I took the Implicit Association Test for race at Project Implicit (you can register to participate in online implicit association psychology research.) My results surprised me:
I expected to be neutral (don't we all think/hope we are), or if anything, to have a slight preference for European American, given that I am myself a European American.
I wonder if my results are related to the community-oriented culture in West Africa. In Ghana, if you are in trouble, you know people will help you. I would have been unsurprised to find I had implicit associations between African Americans and words like "community", "help", or "friendly", as a result of my experiences with Africans.
In more individualist America, I don't trust that bystanders will help if I'm in trouble. But there are positive words I would associate that culture too-- words like "freedom", "privacy", "efficiency" or "merit". I wonder if the words selected for use in the implicit bias test are more likely to be associated with traits I like about Ghanaian culture than the traits I like about American culture.

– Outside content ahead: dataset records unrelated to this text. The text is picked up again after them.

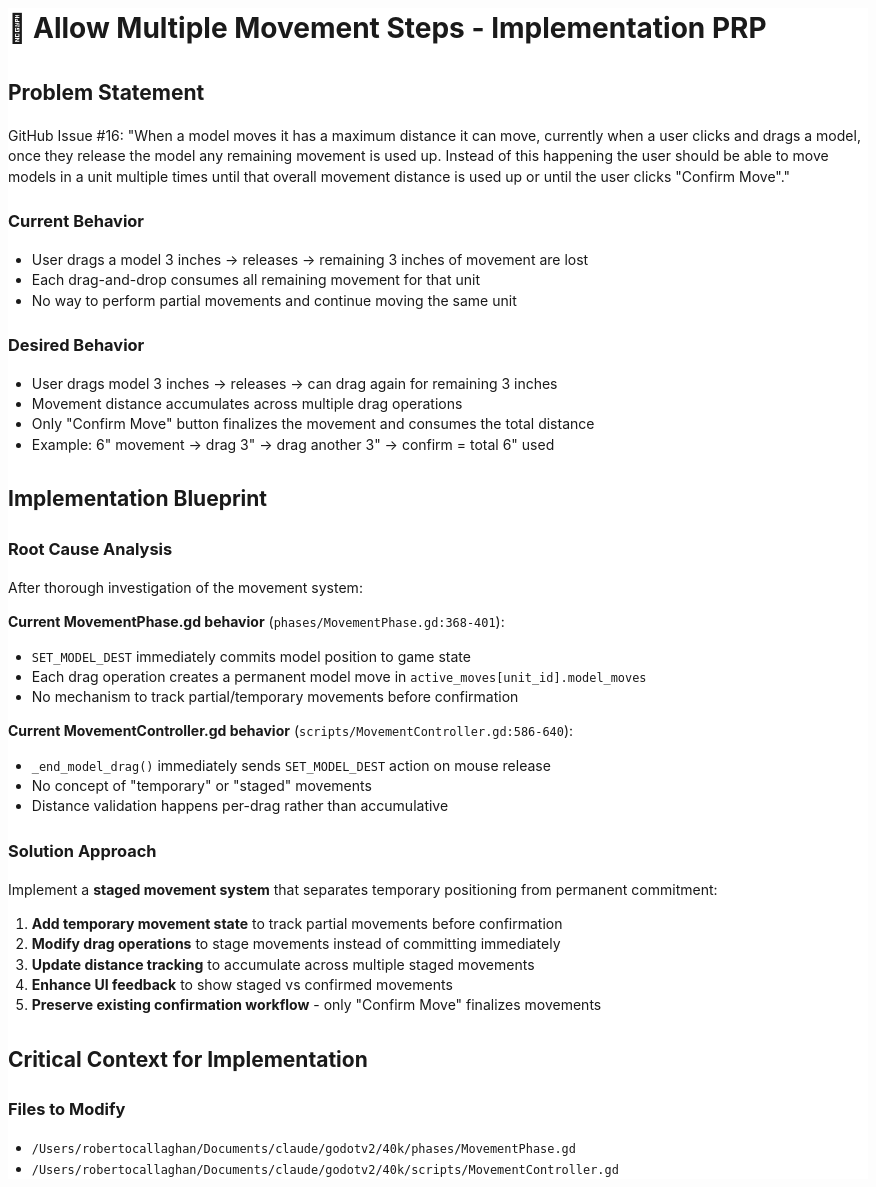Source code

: # 🎯 Allow Multiple Movement Steps - Implementation PRP

## Problem Statement
GitHub Issue #16: "When a model moves it has a maximum distance it can move, currently when a user clicks and drags a model, once they release the model any remaining movement is used up. Instead of this happening the user should be able to move models in a unit multiple times until that overall movement distance is used up or until the user clicks "Confirm Move"."

### Current Behavior
- User drags a model 3 inches → releases → remaining 3 inches of movement are lost
- Each drag-and-drop consumes all remaining movement for that unit
- No way to perform partial movements and continue moving the same unit

### Desired Behavior
- User drags model 3 inches → releases → can drag again for remaining 3 inches
- Movement distance accumulates across multiple drag operations
- Only "Confirm Move" button finalizes the movement and consumes the total distance
- Example: 6" movement → drag 3" → drag another 3" → confirm = total 6" used

## Implementation Blueprint

### Root Cause Analysis
After thorough investigation of the movement system:

**Current MovementPhase.gd behavior** (`phases/MovementPhase.gd:368-401`):
- `SET_MODEL_DEST` immediately commits model position to game state
- Each drag operation creates a permanent model move in `active_moves[unit_id].model_moves`
- No mechanism to track partial/temporary movements before confirmation

**Current MovementController.gd behavior** (`scripts/MovementController.gd:586-640`):
- `_end_model_drag()` immediately sends `SET_MODEL_DEST` action on mouse release
- No concept of "temporary" or "staged" movements
- Distance validation happens per-drag rather than accumulative

### Solution Approach
Implement a **staged movement system** that separates temporary positioning from permanent commitment:

1. **Add temporary movement state** to track partial movements before confirmation
2. **Modify drag operations** to stage movements instead of committing immediately  
3. **Update distance tracking** to accumulate across multiple staged movements
4. **Enhance UI feedback** to show staged vs confirmed movements
5. **Preserve existing confirmation workflow** - only "Confirm Move" finalizes movements

## Critical Context for Implementation

### Files to Modify
- `/Users/robertocallaghan/Documents/claude/godotv2/40k/phases/MovementPhase.gd`
- `/Users/robertocallaghan/Documents/claude/godotv2/40k/scripts/MovementController.gd`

I think the important take away, though, is that it is very easy to make implicit but fallacious generalizations-- in my case, that only European features imply American culture, or that African features only imply Ghanaian culture. Living in another culture certainly challenges your preconceptions-- I remember when Trayvon Martin's death made the news, thinking, "Black people wear hoodies??"-- but it's important to remember that it doesn't make you immune from internalizing new biases.
I have worked in economic policy and research in Washington, D.C. and Ghana. My husband and I recently moved to Guyana, where I am working for the Ministry of Finance. I like riding motorcycle, outdoor sports, foreign currencies, capybaras, and having opinions.